Brian Peters, from Bristol, and Malcolm Rennie, from Glasgow, were among five Australian-based journalists killed by Indonesian forces during the invasion of the former Portuguese colony. Their families say the full details of their deaths have never been told. The revelations add to pressure on the British government to hold its own inquiry.

Mr Dos Santos, now living in exile in Portugal, revealed his knowledge of an assassination list to the Indonesian human rights group, Tapol. He had previously told an official Australian inquiry in 1996, which chose not to publish it.

In his latest revelations, he said: "Two or three days before the attack on Balibo, the Indonesians had a list of eight people they wanted to kill in Balibo including the five newsmen. They (the Indonesians) used to listen to Fretelin radio. In one of the reports the Fretelin referred to the newsmen being in Balibo. This was before the attack."

Mr Dos Santos said he was aware of the Indonesians' plans because of his close links to police in West Timor, the neighbouring half of Timor, an island in the east of the Indonesian archipelago.

The five reporters, working for two Australian TV channels, were in Balibo, an East Timorese border town, trying to verify reports that the Indonesians were making armed forays into the former colony against Fretelin - the Timorese freedom fighters who had seized power following Portugal's withdrawal. Indonesia eventually invaded East Timor in a full-scale military operation. Independent observers suggest up to 200,000 of the population have since been killed by the regime.

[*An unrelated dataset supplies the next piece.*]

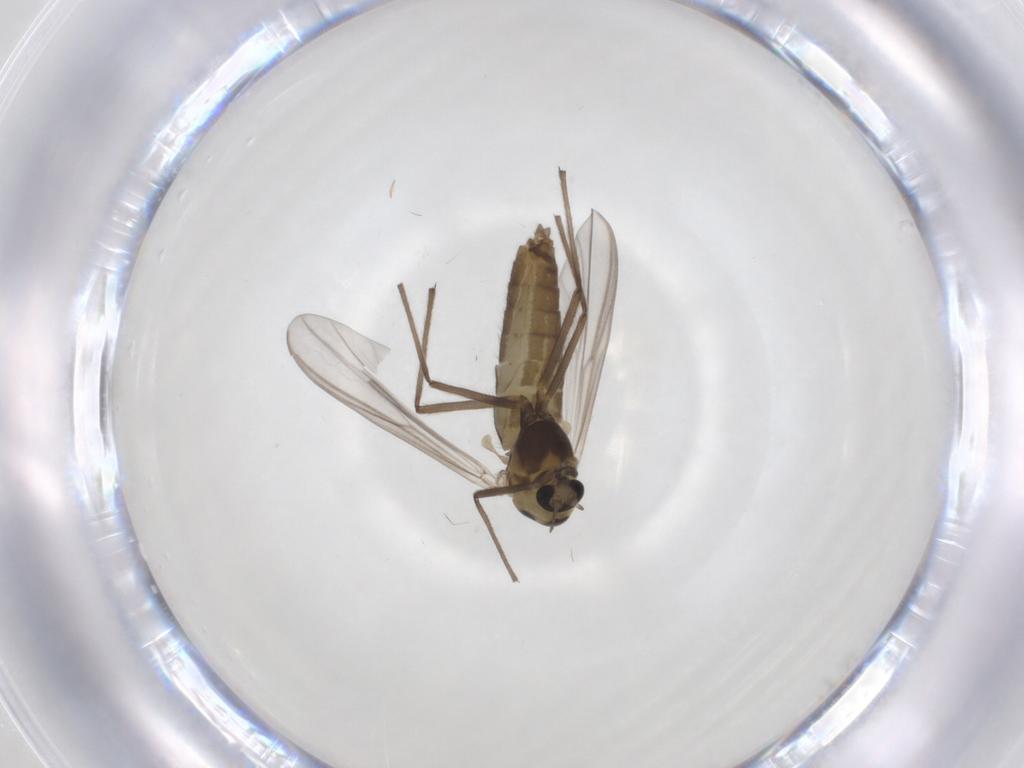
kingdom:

Earlier this week, it was reported that a separate inquiry carried out by the Australian section of the International Commission of Jurists, found there was a "deliberate intention on the part of the Indonesian military forces' to kill the journalists". It named three senior Indonesian officials - one now a minister in the Habibie government - as being involved. The Sydney Morning Herald also claimed that it had evidence that the Australian embassy in Jakarta knew of the planned invasion three days before it was launched but failed to pass on the information to the journalists.

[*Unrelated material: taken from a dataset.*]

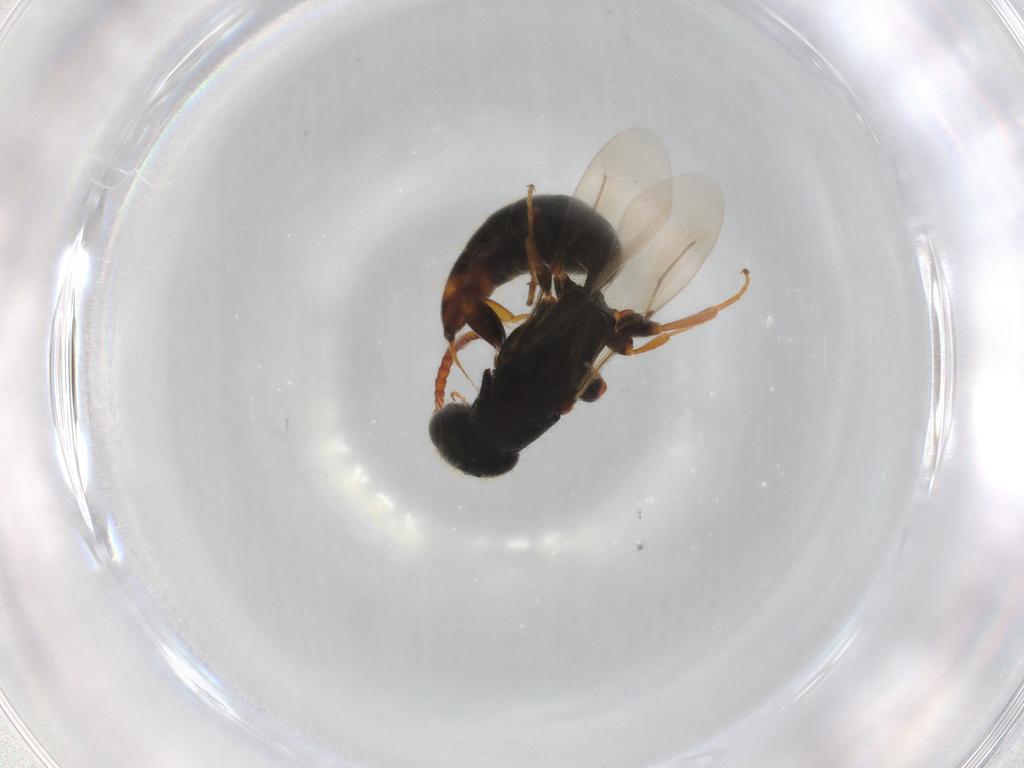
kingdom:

Last night Brian Peters' sister Maureen Tolfree, who has led a two-decade campaign for information about her brother, said: "The whole thing has made me feel sick for 23 years. It just goes on and on and on - it is so frustrating. Neither the British or the Australian governments will do anything about it." She said she believed that under information-sharing arrangements, if the Australian Embassy knew of the invasion, so would the British.

In his testimony to Australia's Sherman inquiry, Mr Dos Santos also said he spoke to someone who had seen one of the five journalists shot and the bodies of the other four dragged from a hut and dressed in military uniforms.

The British and Australian governments have previously accepted the men died when they were caught in crossfire. Australia is the only Western nation to recognise Indonesia's claim to East Timor.